As the government promotes its life sciences sector to foreign investors, Isao Teshirogi, president and chief executive of Shionogi, told the that the UK’s stringent standards on the safety and price of medicines was a decisive factor because it would help prepare his company for similar obstacles elsewhere.
“Pricing and how to value compounds after launch are very important,” he said. “The world economy will face tough issues. The experience from Europe of how to value drugs is useful. The US, Japan and even China are reviewing their approaches.”
His argument points to the impact in the UK and, increasingly, further afield of the National Institute for Health and Clinical Excellence. The medicines advisory body argued against National Health Service use of a number of expensive innovative drugs because they were judged not cost effective.
The Shionogi European office will initially employ only 15 staff this year, but marks a symbolic victory for the UK, as other European countries step up their courtship of pharmaceutical companies with a range of tax breaks and other incentives to stimulate investment and employment.
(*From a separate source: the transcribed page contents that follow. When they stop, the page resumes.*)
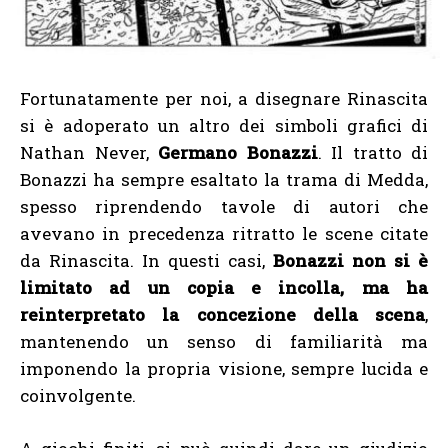
Fortunatamente per noi, a disegnare Rinascita
si è adoperato un altro dei simboli grafici di
Nathan Never,
Germano Bonazzi
. Il tratto di
Bonazzi ha sempre esaltato la trama di Medda,
spesso riprendendo tavole di autori che
avevano in precedenza ritratto le scene citate
da Rinascita. In questi casi,
Bonazzi non si è
limitato ad un copia e incolla, ma ha
reinterpretato la concezione della scena
,
mantenendo un senso di familiarità ma
imponendo la propria visione, sempre lucida e
coinvolgente.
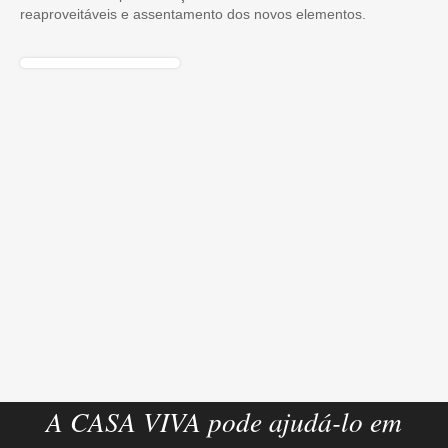
reaproveitáveis e assentamento dos novos elementos.
A CASA VIVA pode ajudá-lo em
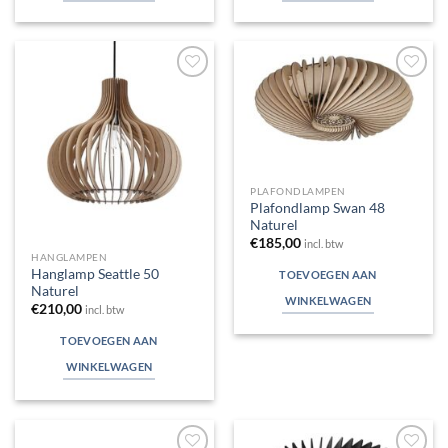
Toevoegen
Toevoegen
aan
aan
verlanglijst
verlanglijst
PLAFONDLAMPEN
Plafondlamp Swan 48
Naturel
€
185,00
incl. btw
HANGLAMPEN
Hanglamp Seattle 50
TOEVOEGEN AAN
Naturel
WINKELWAGEN
€
210,00
incl. btw
TOEVOEGEN AAN
WINKELWAGEN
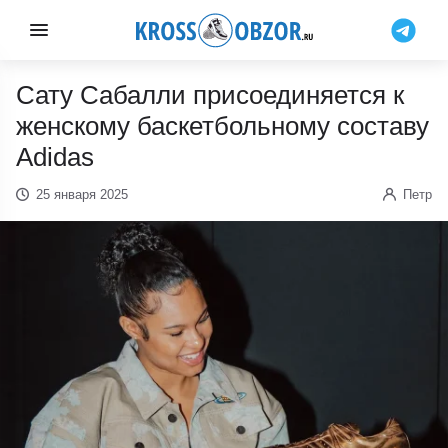
Сату Сабалли присоединяется к
женскому баскетбольному составу
Adidas
25 января 2025
Петр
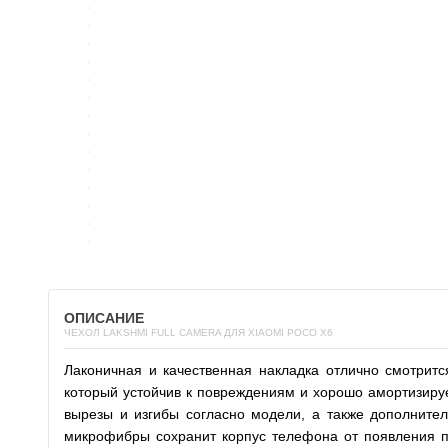
ОПИСАНИЕ
ЧЕХОЛ LAKSHMI FULL CAMERA ДЛЯ XIAOMI POCO X6
Лаконичная и качественная накладка отлично смотрит
который устойчив к повреждениям и хорошо амортизируе
вырезы и изгибы согласно модели, а также дополните
микрофибры сохранит корпус телефона от появления по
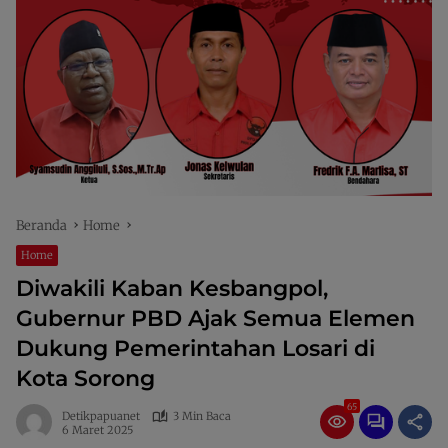
Beranda
Home
Home
Diwakili Kaban Kesbangpol,
Gubernur PBD Ajak Semua Elemen
Dukung Pemerintahan Losari di
Kota Sorong
65
Detikpapuanet
3 Min Baca
6 Maret 2025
A senior British official involved in bringing Shionogi and other foreign investors to the UK said that an argument he used was the availability of a good pool of skilled labour because other pharmaceutical companies had shed staff .
David Slater, director of foreign direct investment at London & Partners, the City Hall-funded promotional organisation, said: “You can say we have very well trained people on tap.” He said that while other European countries could offer attractive venues for small offices, they had more problems providing specialist labour as companies expanded.
Mr Teshirogi stressed the UK’s traditional strength in medical research was also an attractive factor. He said US academics, by contrast, had been “spoiled” by a “money-driven” culture.
David Cameron, the prime minister, hosted a pre-Olympics health policy summit at the start of this month, highlighting initiatives on funding, tax breaks and making all patient data available for industry research.
However, Rick Stewart, a biotech entrepreneur, said: “We have a legacy of innovation in biotech, but that tradition is being emasculated. We are squandering our heritage.” He called for greater government efforts to help companies identify funding and connections to medical researchers.
Executives at GlaxoSmithKline, the UK’s largest drug company by market capitalisation, have argued that while the government promotes the country’s life sciences industry abroad, it hinders exports by also promoting Nice’s expertise elsewhere. This has the effect of putting the brakes on their medicine sales in other countries, they say.
The UK has attracted a number of investors from Japan, China and India to open offices in recent years, offset by significant job cuts by large companies including GSK, AstraZeneca and Pfizer.